*WORK TASK*. From the first line of the data through the line containing "(229, 220) = (191, 348): cup", transcribe each line exactly. Pictures do not belong in the copy.

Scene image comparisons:

____

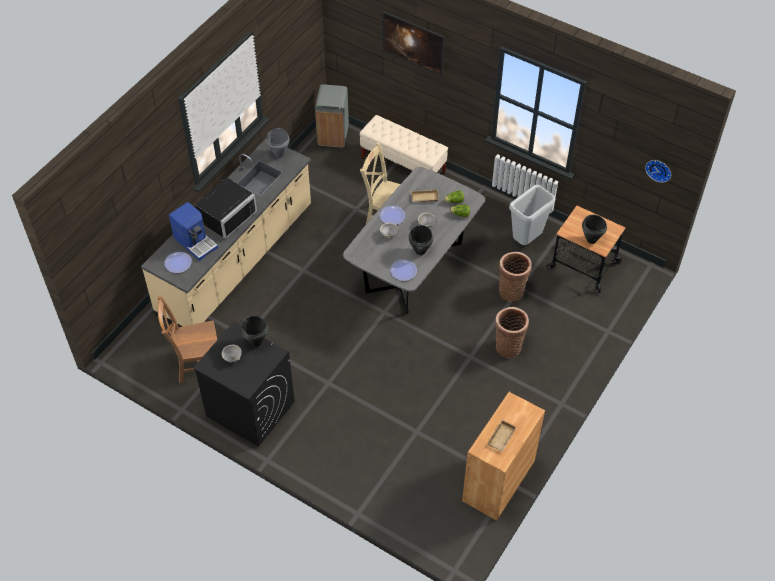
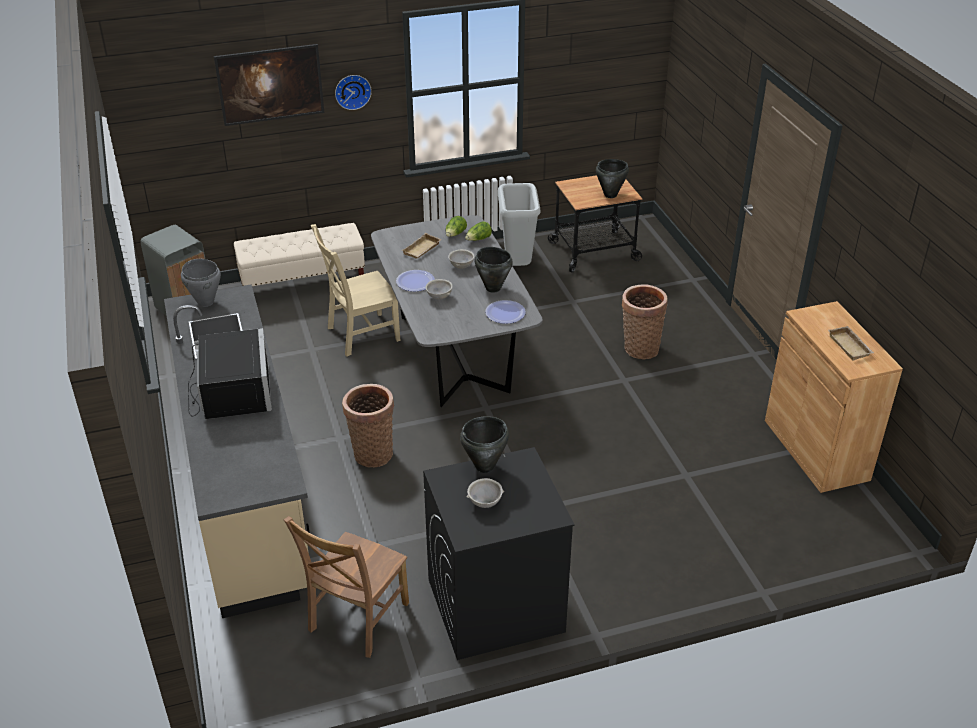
camera: 50 degrees left, 15 degrees down
(178, 263) = (246, 476): plate -> none
(196, 242) = (235, 441): coffee machine -> none
(511, 290) = (569, 307): basket -> basket (372, 452)
(659, 169) = (631, 72): wall clock -> wall clock (352, 91)

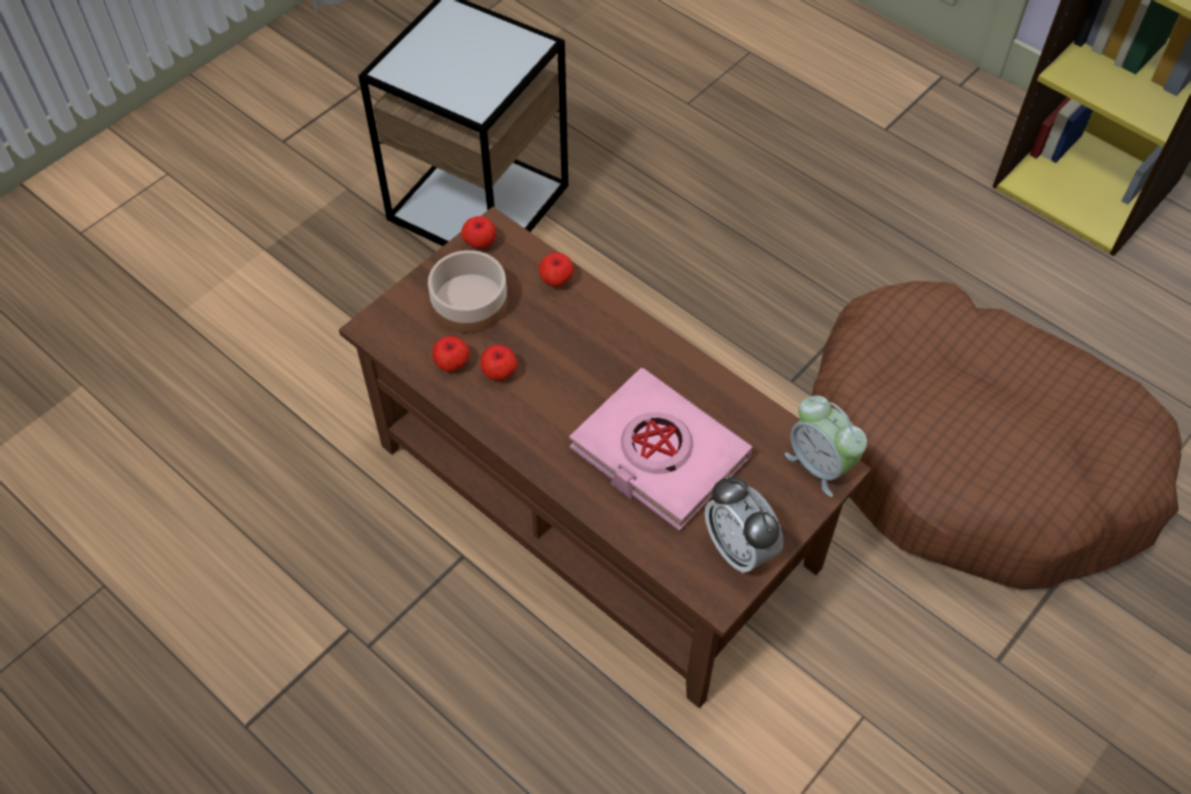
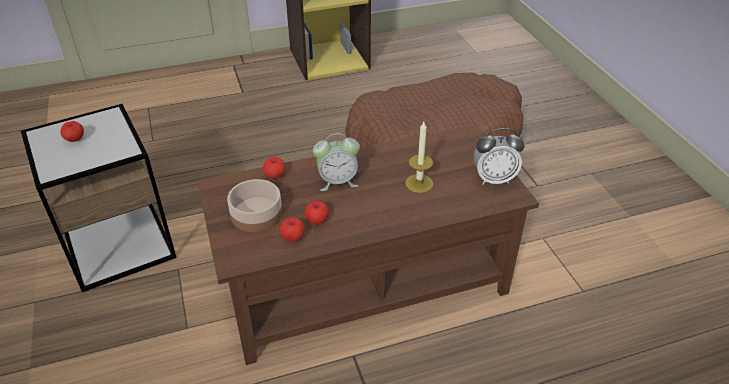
camera: 60 degrees left, 15 degrees down
(480, 243) = (218, 194): apple -> apple (75, 140)
(658, 454) = (419, 183): pink book -> candle
(820, 465) = (463, 137): alarm clock -> alarm clock (337, 181)

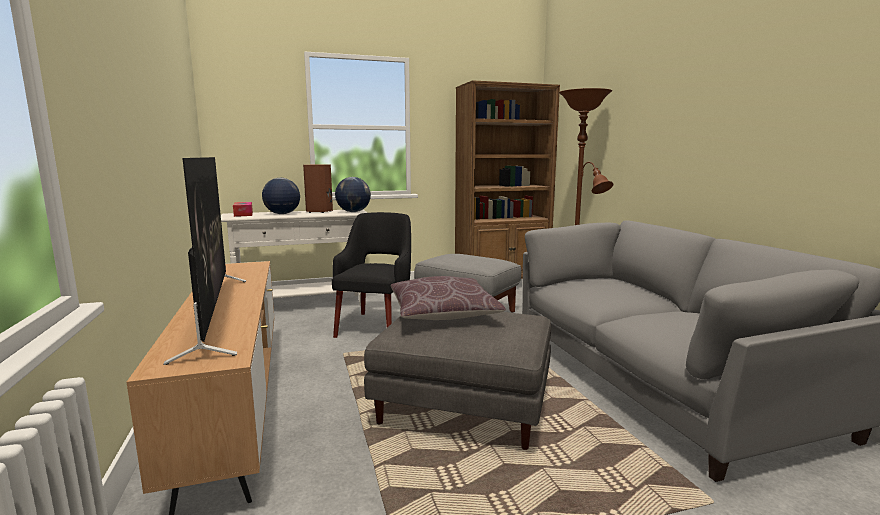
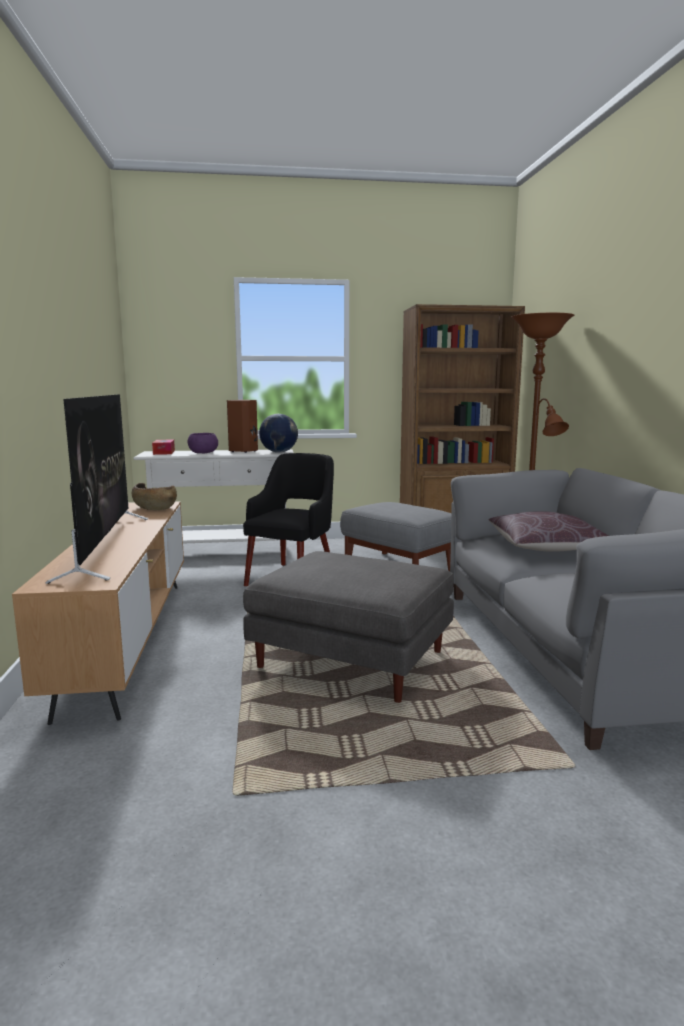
camera: 10 degrees right, 0 degrees up
(247, 269) = (154, 508): none -> brown bowl
(282, 214) = (203, 453): globe -> purple bowl
(443, 314) = (335, 561): brown pillow -> brown pillow (546, 548)

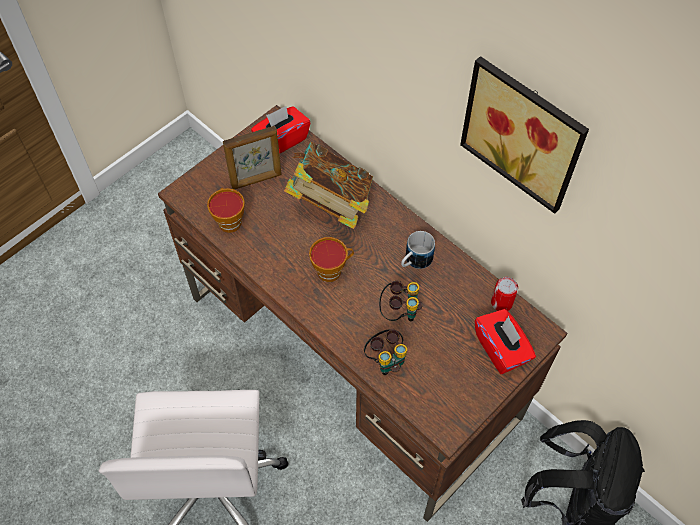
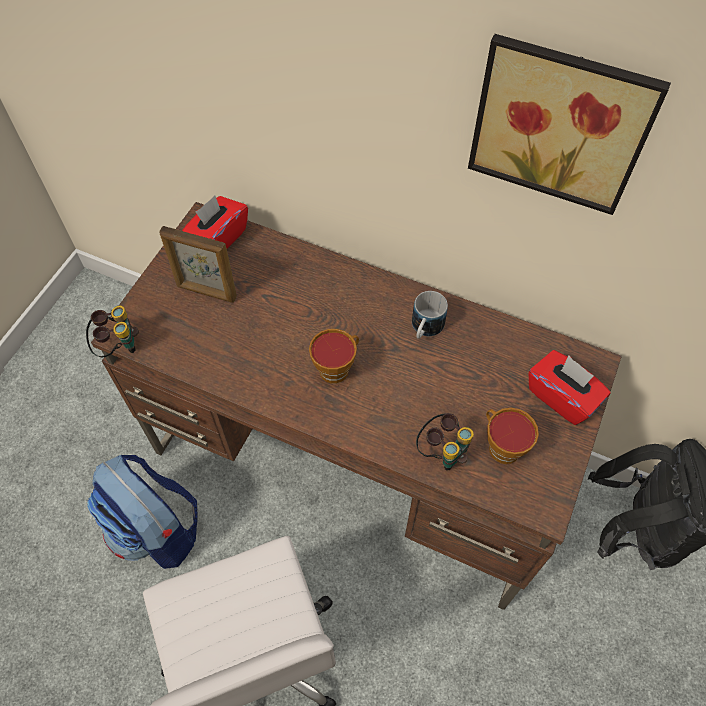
camera: 20 degrees left, 0 degrees up
(173, 360) = (157, 530): none -> backpack
(229, 220) = (191, 348): cup -> cup (501, 446)
(256, 180) = (206, 292): picture frame -> picture frame turned 60 degrees clockwise
(330, 203) = (303, 292): book -> none
(400, 312) = (433, 391): binoculars -> binoculars (118, 346)
(501, 303) = (538, 345): can -> none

____

*FINISHED EXERCISE*.
camera: 50 degrees left, 15 degrees down
(178, 263) = (246, 476): plate -> none
(196, 242) = (235, 441): coffee machine -> none
(511, 290) = (569, 307): basket -> basket (372, 452)
(659, 169) = (631, 72): wall clock -> wall clock (352, 91)

camera: 60 degrees left, 15 degrees down
(480, 243) = (218, 194): apple -> apple (75, 140)
(658, 454) = (419, 183): pink book -> candle
(820, 465) = (463, 137): alarm clock -> alarm clock (337, 181)

camera: 10 degrees right, 0 degrees up
(247, 269) = (154, 508): none -> brown bowl
(282, 214) = (203, 453): globe -> purple bowl
(443, 314) = (335, 561): brown pillow -> brown pillow (546, 548)

camera: 20 degrees left, 0 degrees up
(173, 360) = (157, 530): none -> backpack
(229, 220) = (191, 348): cup -> cup (501, 446)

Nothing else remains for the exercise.